Bu sözler hala aklımda. Zihnim her oyununda bunları önüme tekrar tekrar koyuyor. Şimdi buralarda havalar epey soğuk. Kar bile yağdı. Henüz ilk mektubu gelmişti. Her zaman olduğu gibi tekrarlıyordu. Bizim oyunumuzda bir son yok. Bizde bir son yok. Her sonbahar sararan yaprakların ardından nasıl ağıt yakmıyorsam, bir ilkbaharın geleceğini bilerek onun da geleceğini biliyorum. Fakat mevsimler bütün olmadan, biz nasıl bir bütün olacağız? Diğer yarım olması, bir bütün olduğumuzu göstermiyor. Hep diğer yarım olarak kalacaksa... Mevsimleri saymaya devam edeceğiz.

Mart ’10 / 2
05.03 / 02.45

Eylül 15, 2011

Tuhaf Bir Sabah

    Nereden başlayacağımı bilemiyorum. İnsanın durduğu yerde yol bitermiş. İnanmak istediği şeylere inanırmış insan ve kanatırmış kendini. Usturayla traj eder gibi kendini. Nerede duracağımı da bilmiyorum. Bir Keyser Söze varmış, insanlığa kendinin bir yalan olduğuna inandırmış. Sonra.. Sonra da bir toz misali yok olup gitmiş.

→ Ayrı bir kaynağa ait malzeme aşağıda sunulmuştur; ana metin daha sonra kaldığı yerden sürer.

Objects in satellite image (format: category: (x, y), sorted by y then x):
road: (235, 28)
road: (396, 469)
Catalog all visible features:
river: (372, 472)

   Bir EEÇ yok aslında. Buna kendinizi inandırın. Şu an çok yalnız ve bir o kadar ayık yazıyorum. Kendimden de nefret etmiyorum. Sadece saatlerdir uykusuz, saatlerdir bu odada yalnızım. Herkes uyuyor, ben nefes almaya çalışıyıyorum. Ama bu yalnızlığımda neyi mi farkettim? Var olmadığıma! Şu ana dek hep insanlar varlığımdan üzüldüler ya da sıkıldılar. Yokluğum en fazla hüzün getirir o da bir yalanın izleri gibi geçer gider. Bir sigara yakardım; ama onu da içmeyi beceremiyorum, piç ediyorum.
    Bitlis ve Adıyaman tütünü var evde. Uzun zamandır sarıp içmiyoruz. Bitlis daha hafif böyle genizde buruk bir tat bırakmıyor. Adıyaman öyle pis öyle lanet ki.. Yok yok abarttığım kadar değil. Ben demli, 3 şekerli çayımla devam ediyorum.

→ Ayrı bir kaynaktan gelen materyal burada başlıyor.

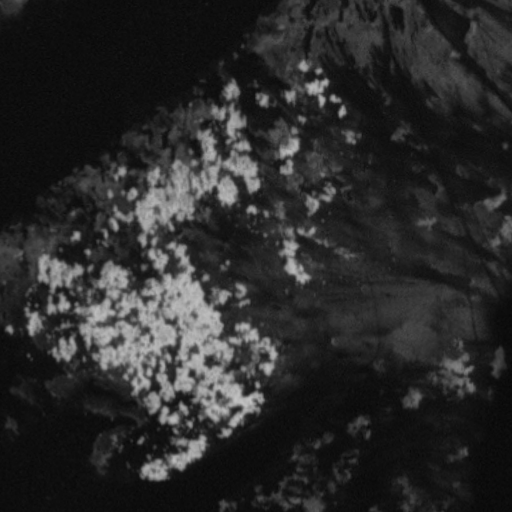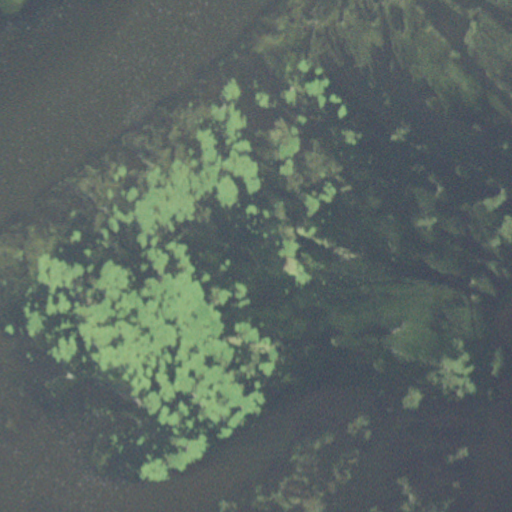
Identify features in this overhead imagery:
river: (73, 66)
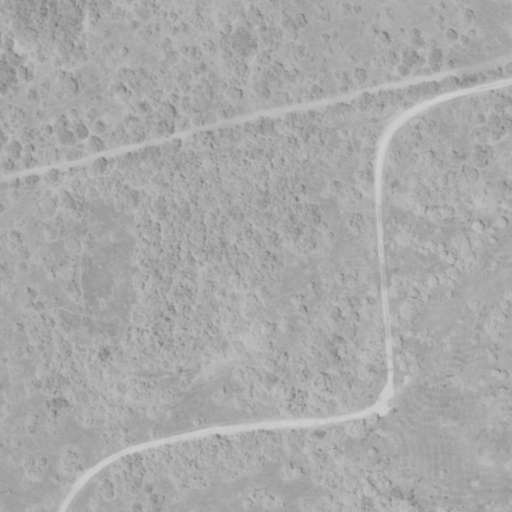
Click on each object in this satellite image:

    İlk defa girdiğim bu evi, adeta kendi evimmiş gibi benimsedim. Buraya yerleşebilirim. Mümkün olsa tabi. Ama yine de bir Anadolu çocuğu olamadım. Beşiktaş'ta olduğum gibi olamıyorum hiç bir yerde. Mürefte hariç. Sanırım sarhoşken çok da fark etmiyor. Bu arada mesafelerin aslında Can Dündar'ın da dediği gibi çok uzak olmadığını görüyorum. Yeter ki bir birini anlamayan iki kafa kadar uzak olmasın. Tutuyorum ellerinden. Çünkü tutmak istiyorum. Sırf ben istiyorum diye sen de tutsan. Ama Nietzsche ne demiş? Bir köprünün iki ucunda tam birbirimize adım atacakken; gel desem sana işte o köprü uzadıkça uzar, araya duvarlar girer ayakların geri gider. Tut demeyeceğim bu yüzden.

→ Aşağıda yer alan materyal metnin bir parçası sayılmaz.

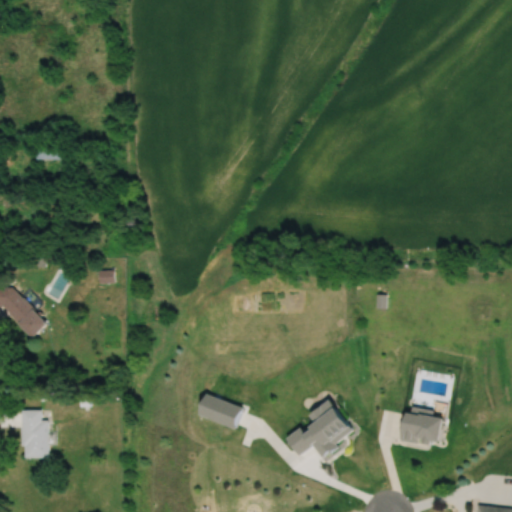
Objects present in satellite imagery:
crop: (314, 129)
building: (48, 151)
building: (106, 276)
building: (20, 309)
building: (425, 428)
building: (35, 434)
road: (323, 477)
road: (429, 499)
building: (493, 509)
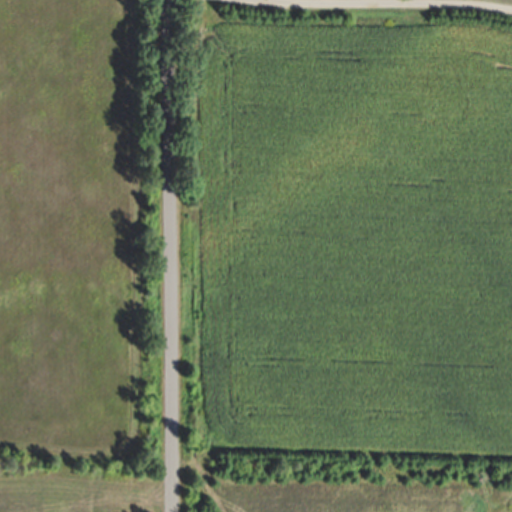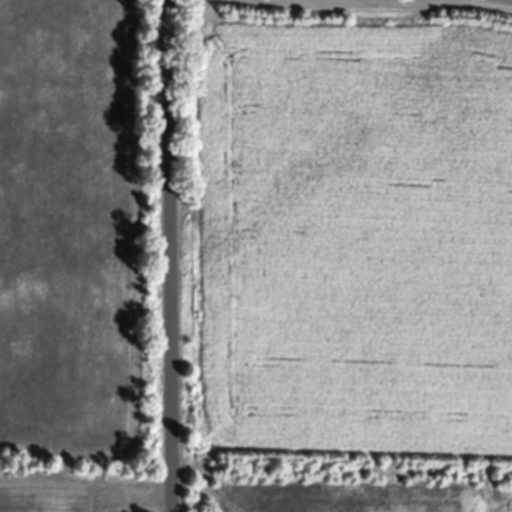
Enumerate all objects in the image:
road: (498, 1)
road: (165, 255)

    Yalnızım. İçeride herkes uyuyor. Biri çok mutlu muhtemelen. Yarın gitmek bile istemiyor. Diğeri çok arada derede. Kafası o kadar karışık ki, yüreği ile kafası arasında gidip geliyor. Bir diğeri ise çok tuhaf. Şaşırmış biraz. Sessiz bir fırtına yaşıyor. Limanına sığınmış bir nevi. Kimseyi sokmuyor. Ben? Hala uyumadım. Ne uyumak istedim; ne uykum geldi. Hayat tuhaf!
    5-6 saat önce yeşil Carlsberg şişesi elimde patlamış mısır yerken içimde olan huzurdan zerre kalmadı. Bir çocuk gibi içim kıpır kıpır. Ancak bu sevinçten değil bu yalancı yalnızlığı; yarın gerçeğine değişecek olmamdan.

          Biraz hüzün, biraz melankoli ve şiddet içimde durduramadığım. Sürekli içimi kemiren. Huysuzlaştıran ve psikopatlaştıran. Bugün uyumayacağım. Uykumun olmaması ya da uyumak istemememden değil . Uyumadığım zaman; uyanmak zorunda da kalmamadandır. Gözümde çapak olmasını istememeden kesinlikle.